We have noted before the assessment that translating knowledge of the disease and its spread into safe sexual practices is the major hurdle in this country and greater emphasis has to be on getting people to really appreciate the horrors of AIDS and its awful impact.

The message just does not seem to be getting home with the seriousness it warrants and the focus of the CMA Trust in South Africa this week is therefore highly commendable in getting leaders to throw their weight behind the campaign and to find a solution to the spread of the disease.

The CMA wants Commonwealth leaders to give greater priority to research on developing a vaccine that would be affordable and suitable for developing countries.

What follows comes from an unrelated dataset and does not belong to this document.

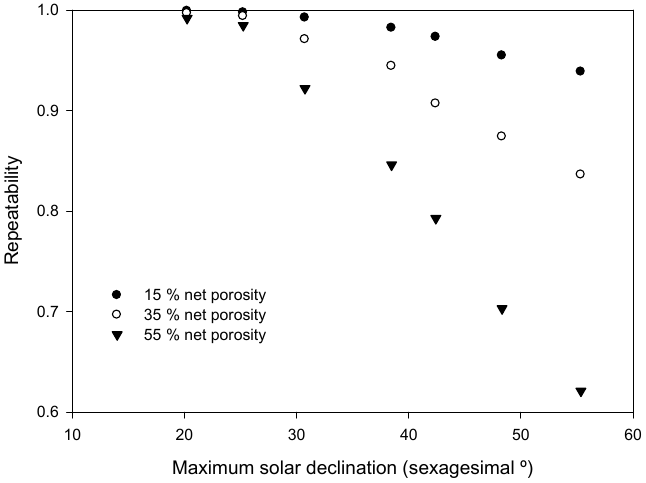
Figure 3. Repeatability depending on solar zenith angle and net porosity.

Given the prohibitive costs of drugs developed so far in the more advanced countries to treat AIDS and HIV victims, poorer countries have to find the means of tackling the situation that are within their immensely skimpy budgets.

And the CMA seems to have adopted a sensible and practical approach to the issue.

"The idea behind it is we encourage the heads of government in their communique to point out that HIV/AIDS is a state of emergency," CMA director Marianne Haslegrave told the Reuters news agency this week.

"If we're going to be able to do anything, the heads of government have to acknowledge the reality of the situation and to begin the debate that needs to be taking place and to be in the forefront of speaking out against the spread of HIV/AIDS."

There is no comfort in the growing statistics.

There are 16,000 new infections around the world daily, the majority of these in sub-Saharan Africa, and last year 2.5 million people died from AIDS-related illnesses.

According to the U.S. Census Bureau's 1998 World Population Profile, AIDS has cut life expectancy to less than 40 from 65 years in several Commonwealth countries in southern Africa, including Botswana, Zambia and Zimbabwe.

The Commonwealth represents enough of the world's peoples and its leaders carry enough weight to be able to make a difference in charting a more aggressive and effective campaign against the AIDS/HIV pandemic.

The leaders in South Africa this week can show they care enough by taking up the challenge.